The Past & Future of Learning Technology
Ezra looks at the past history and future potential of learning technology, from the first teaching machines of the 1920s through to the development of online and e-learning, and the potential future innovations in the fields of MOOCs and apps.
The technological world has advanced at a rapid rate over the past few decades, and doesn’t look to be slowing down any time soon. E-learning is just one of the many areas that can and does benefit from this, and the future is looking even more exciting.
The timeline of e-learning solutions starts as far back as 1924 with the first “automatic teacher,” followed in 1954 with the first “teaching machine.” 1960 saw the world’s first computer-based training, and the Open University opened its CICERO learning system in 1976. By 1986, 25% of all US schools were using PCs for college and career guidance for students.
Internet use became widespread in 1995 and it was Google’s then-CEO Eric Schmidt who is generally credited with the takeoff of the term “cloud computing” after he introduced the concept at an industry conference. Just two years later in 2008 the first Massive Open Online Courses, or MOOCs, became available on Wikiversity, and by 2014 the idea of e-learning on mobile took off big time as apps began to shift rapidly away from merely being games or social media platforms towards more integrated “lifestyle support” and “service layers.”
MOOCs have continued to rise. The first, original MOOCs had 40 partner universities and offered around 250 courses, while today’s equivalents have 950 partner universities and over 16000 courses available. An enormous 58,000 students enrolled in the first online course at Stanford University in its first month, and 80000 Google employees enrolled on Udacity’s HTML5 course. In fact e-learning solutions as a road to workplaces are becoming a huge deal; there are now over 350 major companies who pay Udacity and Coursera to identify the best students on relevant courses so that they can consider them as top employment candidates.
LAAS (learning as a service) programs are slightly different to MOOCs; they tend to run as paid subscriptions (where MOOCs are free), are often more collaborative and directed, tend to have better engagement and completion rates (perhaps because of the required investment), and are becoming increasingly popular with universities. Quantic’s online MBA, for example, now hosts students from over 25 different countries and has an impressive 97% lesson approval rate from its learners.
So what are the new and upcoming innovations for learning technology?

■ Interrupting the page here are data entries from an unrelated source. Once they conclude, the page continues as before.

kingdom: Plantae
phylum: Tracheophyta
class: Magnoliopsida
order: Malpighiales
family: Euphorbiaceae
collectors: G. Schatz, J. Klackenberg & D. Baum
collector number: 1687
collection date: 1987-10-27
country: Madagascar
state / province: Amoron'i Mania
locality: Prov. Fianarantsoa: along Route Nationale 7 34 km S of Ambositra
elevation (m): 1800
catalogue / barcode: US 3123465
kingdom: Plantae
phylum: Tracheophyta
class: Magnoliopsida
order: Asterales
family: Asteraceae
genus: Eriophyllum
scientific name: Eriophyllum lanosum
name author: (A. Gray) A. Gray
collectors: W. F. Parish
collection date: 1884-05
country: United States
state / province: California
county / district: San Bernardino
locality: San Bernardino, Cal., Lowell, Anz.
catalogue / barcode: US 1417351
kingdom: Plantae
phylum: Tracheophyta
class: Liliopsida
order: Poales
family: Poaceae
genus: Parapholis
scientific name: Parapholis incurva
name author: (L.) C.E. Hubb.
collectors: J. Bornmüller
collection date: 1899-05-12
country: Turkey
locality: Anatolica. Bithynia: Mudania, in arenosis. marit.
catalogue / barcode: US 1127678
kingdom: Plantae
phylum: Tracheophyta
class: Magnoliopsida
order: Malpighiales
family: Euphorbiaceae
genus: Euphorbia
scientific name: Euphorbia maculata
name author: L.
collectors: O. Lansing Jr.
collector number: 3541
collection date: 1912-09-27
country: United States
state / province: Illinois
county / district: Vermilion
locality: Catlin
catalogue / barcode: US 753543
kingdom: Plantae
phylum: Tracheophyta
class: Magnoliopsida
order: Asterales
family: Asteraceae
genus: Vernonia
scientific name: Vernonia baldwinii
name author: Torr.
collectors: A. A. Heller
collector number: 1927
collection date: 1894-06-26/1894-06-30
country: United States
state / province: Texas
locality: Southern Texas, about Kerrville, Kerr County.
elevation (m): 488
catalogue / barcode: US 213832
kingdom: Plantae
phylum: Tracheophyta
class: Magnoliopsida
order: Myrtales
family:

AI is increasingly being touted as a new solution to help with personalization and accessible interactivity, through mechanisms such as chatbots. AI also offers benefits to learning admin support, in the form of virtual assistants who can help with anything from calendar management to assessment and grading support, and is also a huge benefit to learning accessibility as machine learning technology helps speed up localization and transcription.
Virtual reality (or “virtual spaces”) are also on the rise. They’re popular for avoiding so-called “Zoom fatigue” from endless video calls as they offer truly virtual interaction “in person” rather than via a screen. VR also adds the ability to undertake remote practical training for hands-on or laboratory-type activities, as well as giving access to virtual classroom experiences or conference-type spaces which are more engaging than mass video calls.
E-learning technology has come a long way since computers became common in workplaces and homes in the late 1980s and 1990s, only thirty to forty years ago. These kinds of technological advancements are not likely to stop any time soon – and those who don’t get involved and take advantage of them will run the risk of being left behind, especially in the post-pandemic working world.